武器を用いて防いだり強力な防具で身を固めたりするのがいい例だ。
生身でそれを備えている相手には相性が悪い。
現にスズさんの反撃はキングに傷を負わせる事が出来ていない。
「ぬっ⁉︎」
そう思った矢先、キングから苦悶の声が漏れた。
え? 効いた?
ゴォッ!
「ぐっ⁉︎」
また⁉︎
どうして急に⁉︎
スズさんは今まで同様に攻撃を躱して反撃しているように見えるだけなのに⁉︎
……え?
今まで背中越しだから分からなかったがスズさんの横顔……頬の辺りから赤いモノが?………っ⁉︎
頬だけじゃない!
よく見ると服も所々裂けてる⁉︎
ゴォッ!
スズさんがキングの拳をギリギリで躱して反撃をしたけど……今のはっ⁉︎
「ぎっ⁉︎ き、きさまぁ!」
「スズさん⁉︎ 大丈夫ですかっ⁉︎」
スズさんはキングが地面を抉った際に飛び散った地や石の礫を受けながら反撃を行っていた。
さっきのでさらにスズさんに裂傷の痕が増えた。
直撃を避ければ大丈夫なのかもしれないが無茶過ぎる!
飛び散った礫は小さいモノだけじゃない!
合図を待たず自分も参加した方がいいのかと思って声を上げたけどスズさんと視線が合う。

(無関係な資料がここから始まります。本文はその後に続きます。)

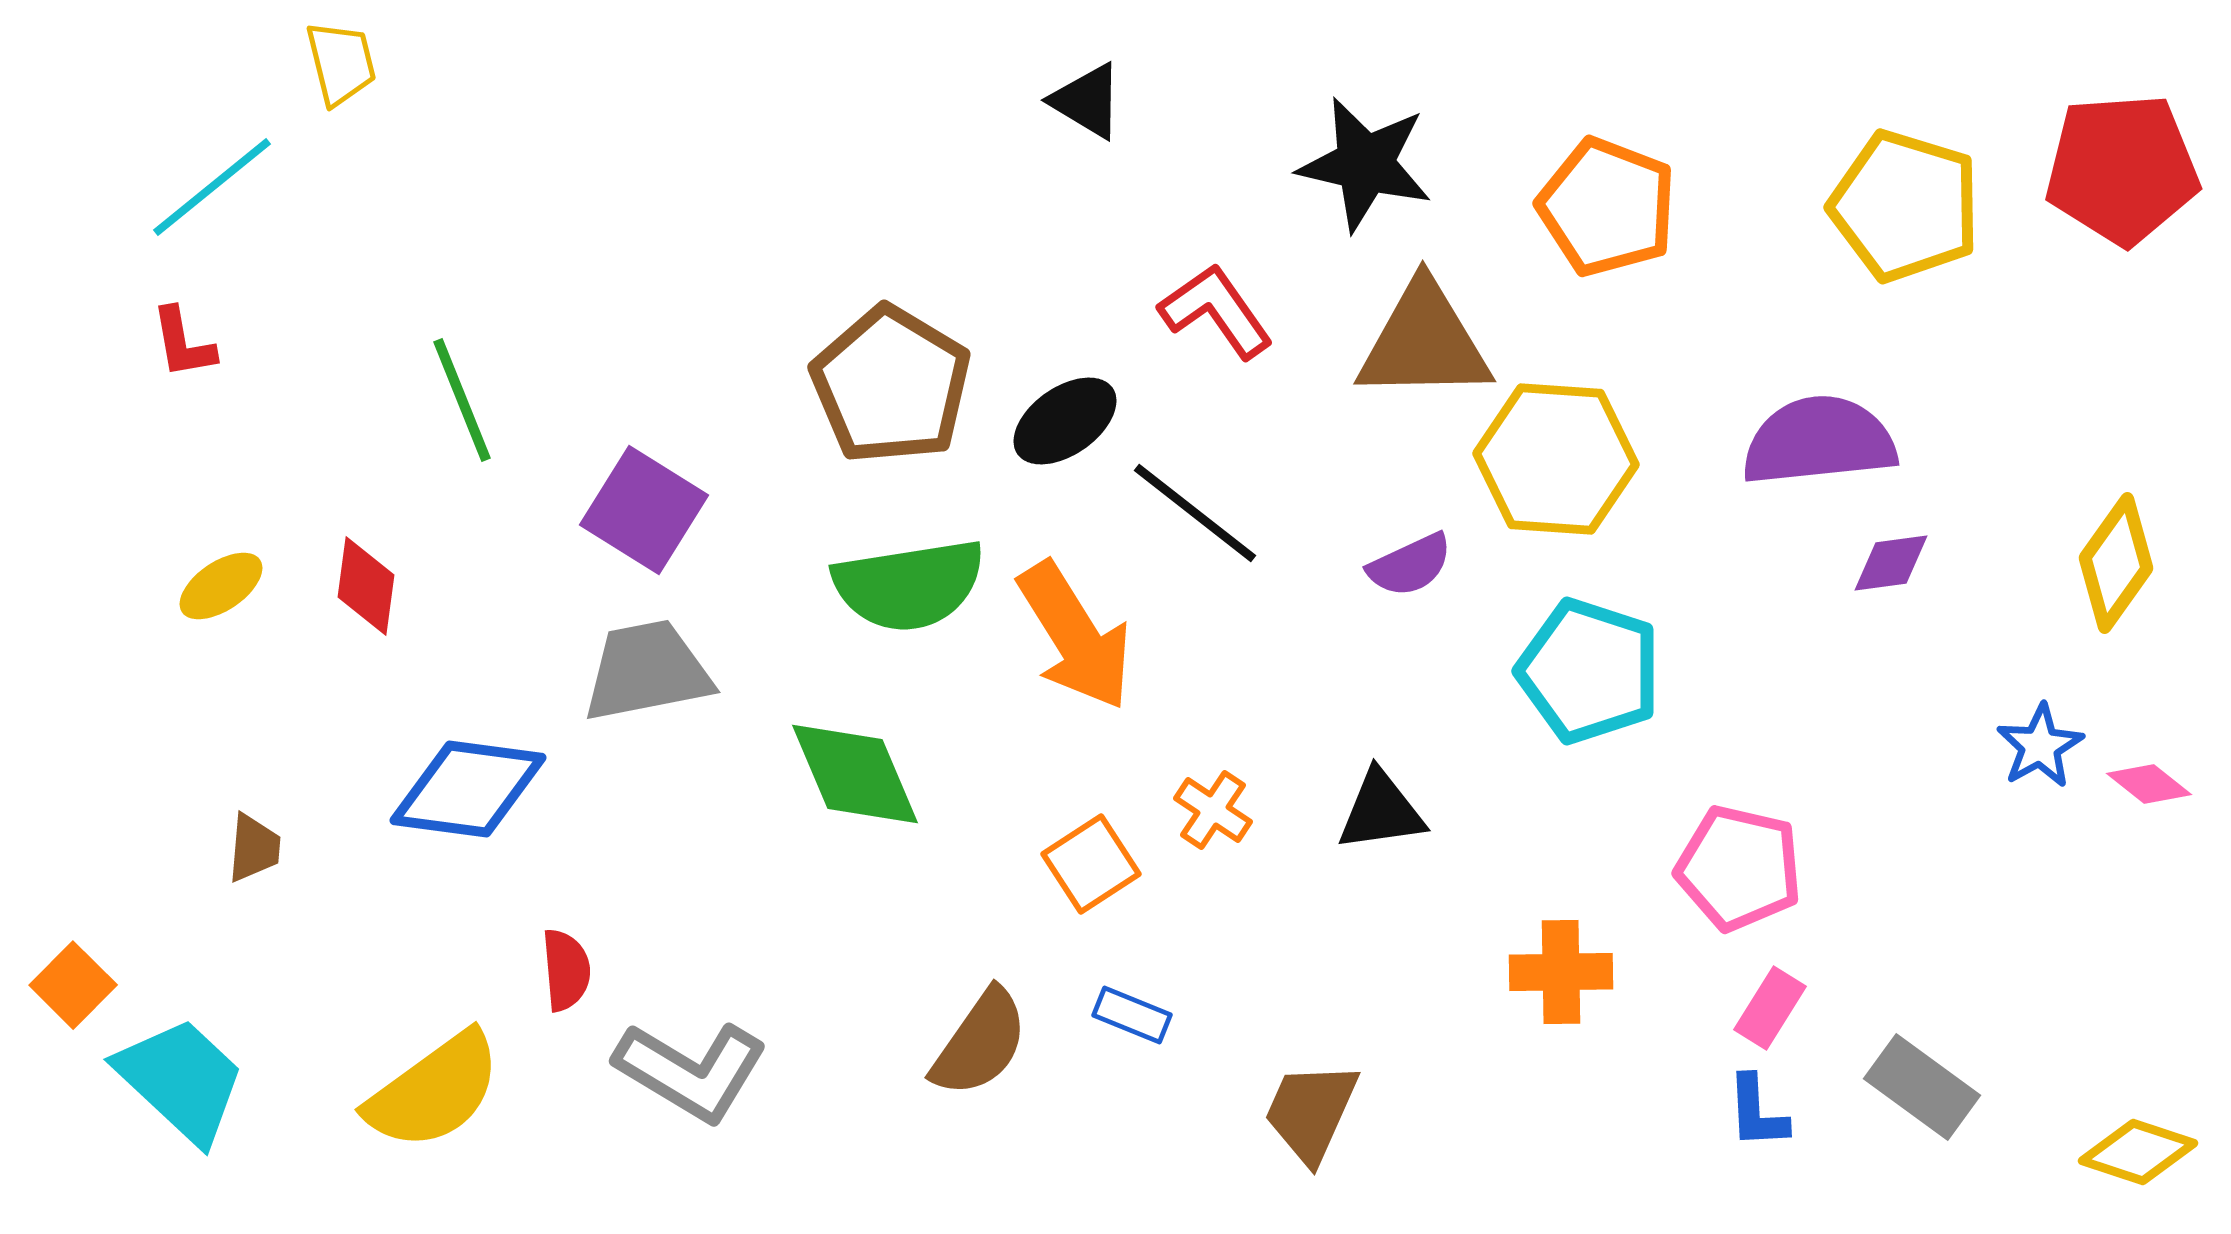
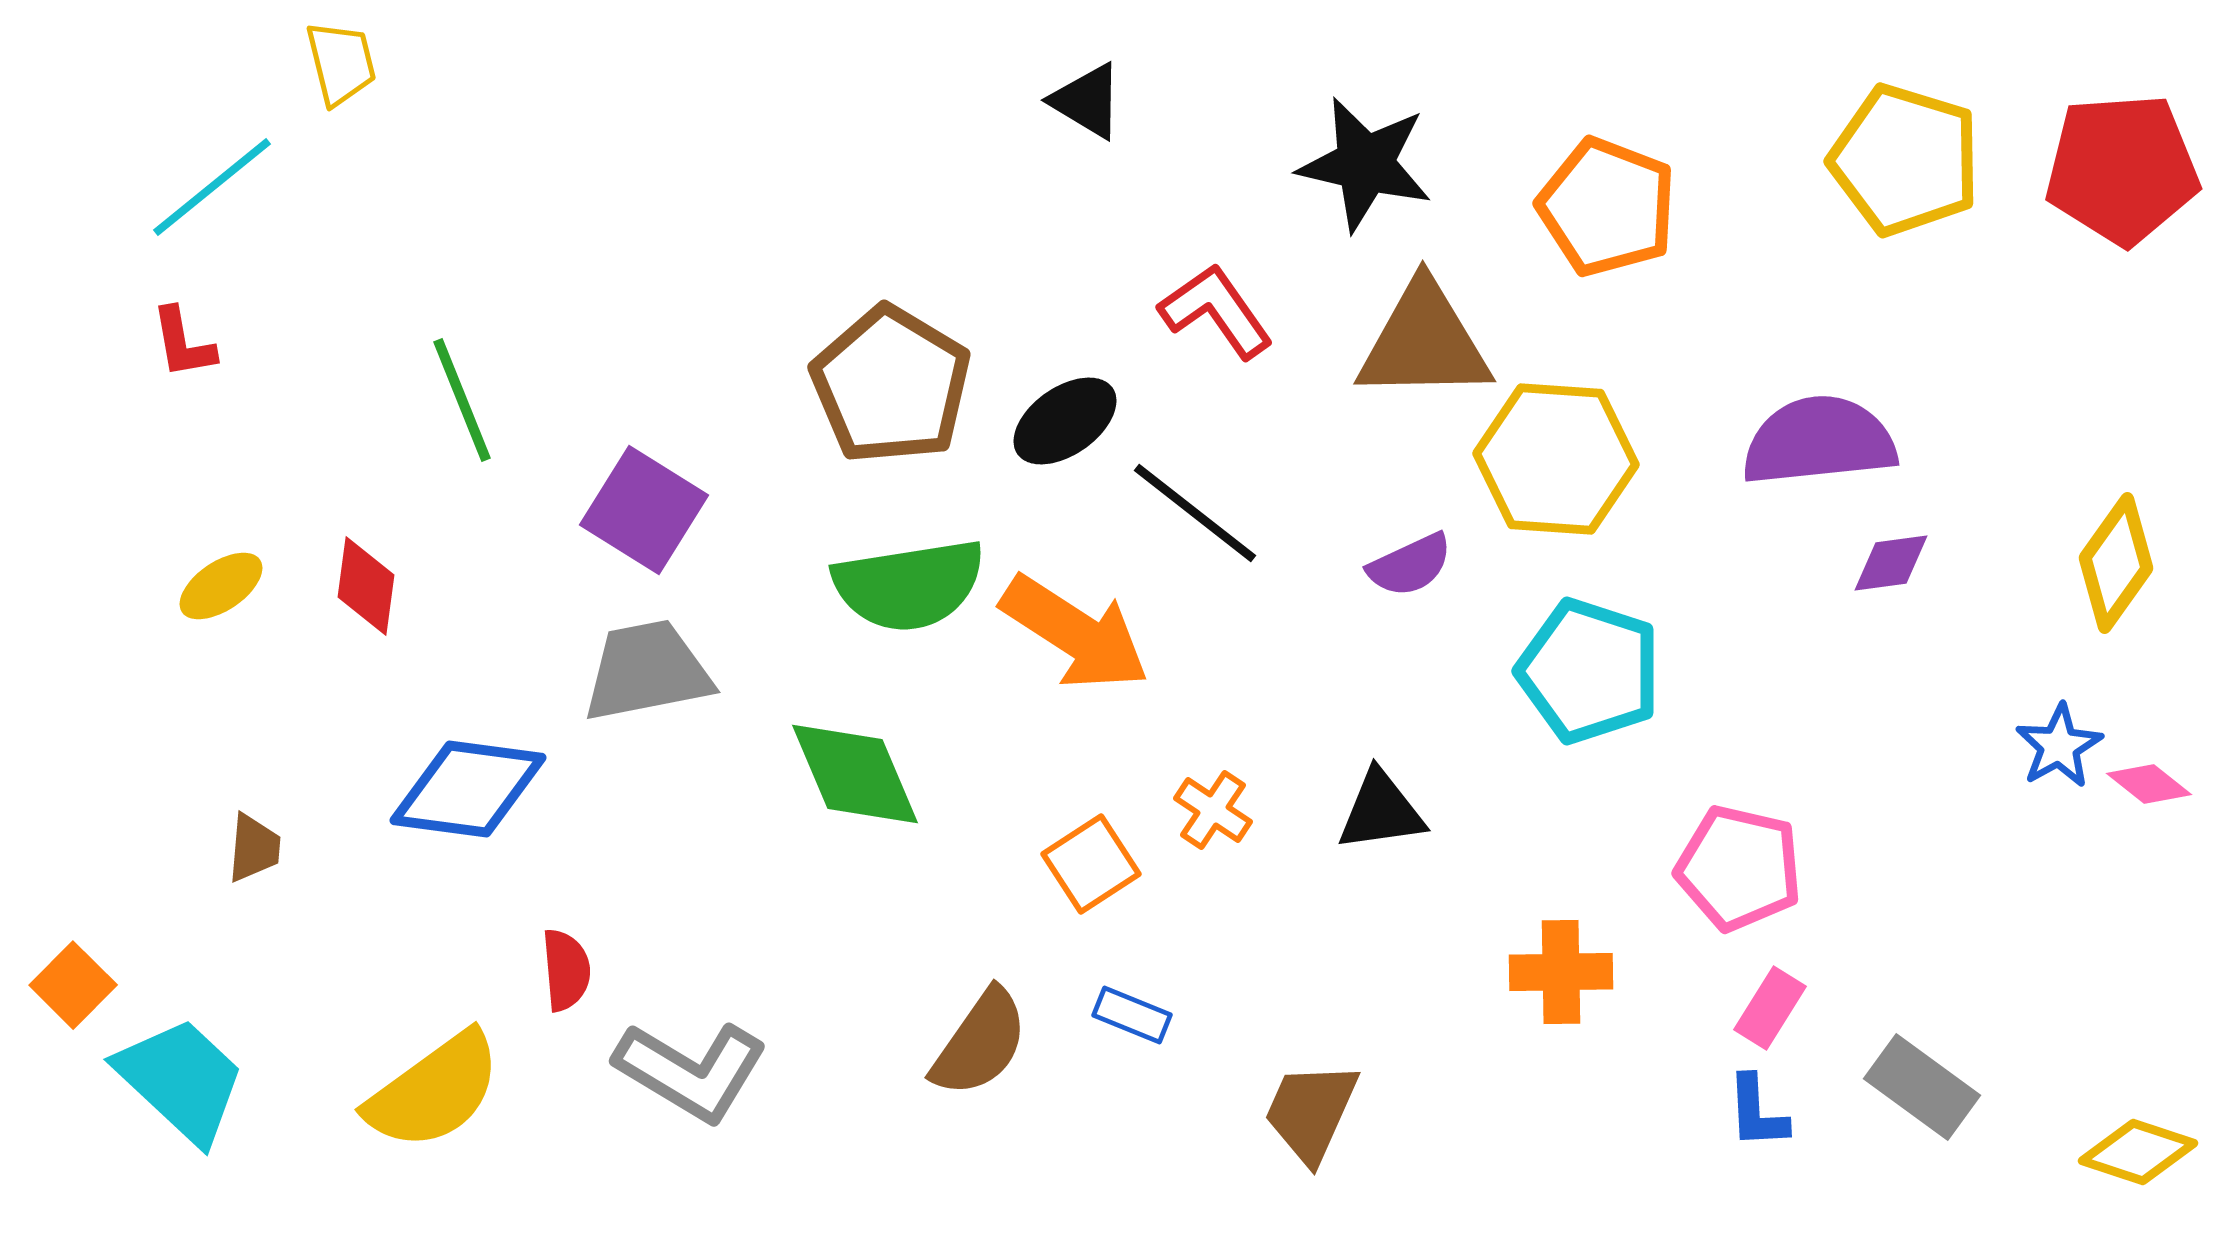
yellow pentagon at (1905, 206): moved 46 px up
orange arrow at (1075, 636): moved 3 px up; rotated 25 degrees counterclockwise
blue star at (2040, 746): moved 19 px right
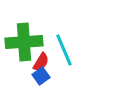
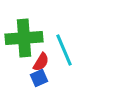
green cross: moved 4 px up
blue square: moved 2 px left, 2 px down; rotated 12 degrees clockwise
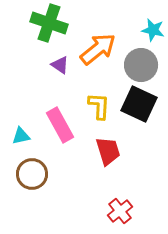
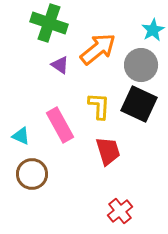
cyan star: rotated 30 degrees clockwise
cyan triangle: rotated 36 degrees clockwise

慌てるでもなく、とても静かな、当然の事だと言わんばかりの視線だった。
………落ち着け私。
いくらスズさんが凄くてもやっぱり相手は天災級。
無傷で終わらす方が無理がある。
それにいくら喚装で能力が上がったと言ってもあの中に飛び込んでいける自信は無い。
むしろスズさんの邪魔になる。
私に求められてるのは砲台としての一撃。
スズさんが隙を作ってくれるのを信じてその時を待つんだ。